WORK REQUIRED:
Repeat the entries beneath in their entirety, precisely as given.

PROVIDED ENTRIES:
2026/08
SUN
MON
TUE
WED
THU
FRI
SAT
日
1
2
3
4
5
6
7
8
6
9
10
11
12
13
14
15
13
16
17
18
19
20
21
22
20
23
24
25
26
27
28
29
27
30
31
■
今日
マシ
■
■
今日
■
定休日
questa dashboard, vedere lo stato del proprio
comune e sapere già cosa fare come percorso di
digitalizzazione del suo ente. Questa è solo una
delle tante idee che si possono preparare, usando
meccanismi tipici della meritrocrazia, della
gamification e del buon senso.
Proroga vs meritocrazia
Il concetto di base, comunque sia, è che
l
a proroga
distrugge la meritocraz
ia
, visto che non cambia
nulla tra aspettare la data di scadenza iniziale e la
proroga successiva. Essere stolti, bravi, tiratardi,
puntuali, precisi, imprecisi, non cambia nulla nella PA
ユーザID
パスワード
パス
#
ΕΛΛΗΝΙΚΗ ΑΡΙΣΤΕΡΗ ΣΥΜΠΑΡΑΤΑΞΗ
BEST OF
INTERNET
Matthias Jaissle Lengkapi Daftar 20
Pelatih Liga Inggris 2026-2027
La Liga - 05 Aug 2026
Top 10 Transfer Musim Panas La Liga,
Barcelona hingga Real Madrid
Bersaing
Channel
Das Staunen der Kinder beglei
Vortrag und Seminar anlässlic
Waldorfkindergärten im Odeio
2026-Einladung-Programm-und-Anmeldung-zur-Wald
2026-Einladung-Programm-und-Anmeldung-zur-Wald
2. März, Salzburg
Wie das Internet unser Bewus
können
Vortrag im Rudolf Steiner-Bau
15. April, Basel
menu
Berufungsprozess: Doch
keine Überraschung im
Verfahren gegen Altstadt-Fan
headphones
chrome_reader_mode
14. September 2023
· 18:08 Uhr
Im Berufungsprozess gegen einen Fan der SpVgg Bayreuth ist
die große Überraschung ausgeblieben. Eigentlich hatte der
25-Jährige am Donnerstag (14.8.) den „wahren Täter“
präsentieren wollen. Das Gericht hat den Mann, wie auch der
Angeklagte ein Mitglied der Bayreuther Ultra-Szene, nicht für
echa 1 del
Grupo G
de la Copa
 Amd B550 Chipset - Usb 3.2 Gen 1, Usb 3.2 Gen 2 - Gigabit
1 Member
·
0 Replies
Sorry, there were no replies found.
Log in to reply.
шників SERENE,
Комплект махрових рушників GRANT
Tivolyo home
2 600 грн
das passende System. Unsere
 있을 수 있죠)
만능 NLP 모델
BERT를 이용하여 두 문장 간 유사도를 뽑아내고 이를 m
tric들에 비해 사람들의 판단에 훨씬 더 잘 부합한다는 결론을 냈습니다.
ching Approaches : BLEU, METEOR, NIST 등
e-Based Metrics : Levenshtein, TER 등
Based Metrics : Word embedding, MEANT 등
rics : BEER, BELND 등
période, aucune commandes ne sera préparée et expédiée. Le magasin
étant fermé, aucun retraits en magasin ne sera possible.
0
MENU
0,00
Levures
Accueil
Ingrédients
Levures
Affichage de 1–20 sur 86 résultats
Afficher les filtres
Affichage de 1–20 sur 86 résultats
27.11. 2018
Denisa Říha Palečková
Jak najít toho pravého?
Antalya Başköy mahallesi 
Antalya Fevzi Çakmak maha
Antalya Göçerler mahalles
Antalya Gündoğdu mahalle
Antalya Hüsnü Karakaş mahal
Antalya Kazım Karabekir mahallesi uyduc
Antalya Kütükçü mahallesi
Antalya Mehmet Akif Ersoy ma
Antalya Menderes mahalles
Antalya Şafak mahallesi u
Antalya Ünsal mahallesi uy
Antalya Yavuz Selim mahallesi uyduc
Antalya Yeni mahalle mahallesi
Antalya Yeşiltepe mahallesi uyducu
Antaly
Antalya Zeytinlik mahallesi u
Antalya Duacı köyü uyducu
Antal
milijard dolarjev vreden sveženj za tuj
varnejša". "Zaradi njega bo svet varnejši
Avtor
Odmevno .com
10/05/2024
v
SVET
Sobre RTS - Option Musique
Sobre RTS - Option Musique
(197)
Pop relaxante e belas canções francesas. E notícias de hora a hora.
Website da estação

RESPONSE TO THE TASK:
2026/08
SUN
MON
TUE
WED
THU
FRI
SAT
日
1
2
3
4
5
6
7
8
6
9
10
11
12
13
14
15
13
16
17
18
19
20
21
22
20
23
24
25
26
27
28
29
27
30
31
■
今日
マシ
■
■
今日
■
定休日
questa dashboard, vedere lo stato del proprio
comune e sapere già cosa fare come percorso di
digitalizzazione del suo ente. Questa è solo una
delle tante idee che si possono preparare, usando
meccanismi tipici della meritrocrazia, della
gamification e del buon senso.
Proroga vs meritocrazia
Il concetto di base, comunque sia, è che
l
a proroga
distrugge la meritocraz
ia
, visto che non cambia
nulla tra aspettare la data di scadenza iniziale e la
proroga successiva. Essere stolti, bravi, tiratardi,
puntuali, precisi, imprecisi, non cambia nulla nella PA
ユーザID
パスワード
パス
#
ΕΛΛΗΝΙΚΗ ΑΡΙΣΤΕΡΗ ΣΥΜΠΑΡΑΤΑΞΗ
BEST OF
INTERNET
Matthias Jaissle Lengkapi Daftar 20
Pelatih Liga Inggris 2026-2027
La Liga - 05 Aug 2026
Top 10 Transfer Musim Panas La Liga,
Barcelona hingga Real Madrid
Bersaing
Channel
Das Staunen der Kinder beglei
Vortrag und Seminar anlässlic
Waldorfkindergärten im Odeio
2026-Einladung-Programm-und-Anmeldung-zur-Wald
2026-Einladung-Programm-und-Anmeldung-zur-Wald
2. März, Salzburg
Wie das Internet unser Bewus
können
Vortrag im Rudolf Steiner-Bau
15. April, Basel
menu
Berufungsprozess: Doch
keine Überraschung im
Verfahren gegen Altstadt-Fan
headphones
chrome_reader_mode
14. September 2023
· 18:08 Uhr
Im Berufungsprozess gegen einen Fan der SpVgg Bayreuth ist
die große Überraschung ausgeblieben. Eigentlich hatte der
25-Jährige am Donnerstag (14.8.) den „wahren Täter“
präsentieren wollen. Das Gericht hat den Mann, wie auch der
Angeklagte ein Mitglied der Bayreuther Ultra-Szene, nicht für
echa 1 del
Grupo G
de la Copa
 Amd B550 Chipset - Usb 3.2 Gen 1, Usb 3.2 Gen 2 - Gigabit
1 Member
·
0 Replies
Sorry, there were no replies found.
Log in to reply.
шників SERENE,
Комплект махрових рушників GRANT
Tivolyo home
2 600 грн
das passende System. Unsere
 있을 수 있죠)
만능 NLP 모델
BERT를 이용하여 두 문장 간 유사도를 뽑아내고 이를 m
tric들에 비해 사람들의 판단에 훨씬 더 잘 부합한다는 결론을 냈습니다.
ching Approaches : BLEU, METEOR, NIST 등
e-Based Metrics : Levenshtein, TER 등
Based Metrics : Word embedding, MEANT 등
rics : BEER, BELND 등
période, aucune commandes ne sera préparée et expédiée. Le magasin
étant fermé, aucun retraits en magasin ne sera possible.
0
MENU
0,00
Levures
Accueil
Ingrédients
Levures
Affichage de 1–20 sur 86 résultats
Afficher les filtres
Affichage de 1–20 sur 86 résultats
27.11. 2018
Denisa Říha Palečková
Jak najít toho pravého?
Antalya Başköy mahallesi 
Antalya Fevzi Çakmak maha
Antalya Göçerler mahalles
Antalya Gündoğdu mahalle
Antalya Hüsnü Karakaş mahal
Antalya Kazım Karabekir mahallesi uyduc
Antalya Kütükçü mahallesi
Antalya Mehmet Akif Ersoy ma
Antalya Menderes mahalles
Antalya Şafak mahallesi u
Antalya Ünsal mahallesi uy
Antalya Yavuz Selim mahallesi uyduc
Antalya Yeni mahalle mahallesi
Antalya Yeşiltepe mahallesi uyducu
Antaly
Antalya Zeytinlik mahallesi u
Antalya Duacı köyü uyducu
Antal
milijard dolarjev vreden sveženj za tuj
varnejša". "Zaradi njega bo svet varnejši
Avtor
Odmevno .com
10/05/2024
v
SVET
Sobre RTS - Option Musique
Sobre RTS - Option Musique
(197)
Pop relaxante e belas canções francesas. E notícias de hora a hora.
Website da estação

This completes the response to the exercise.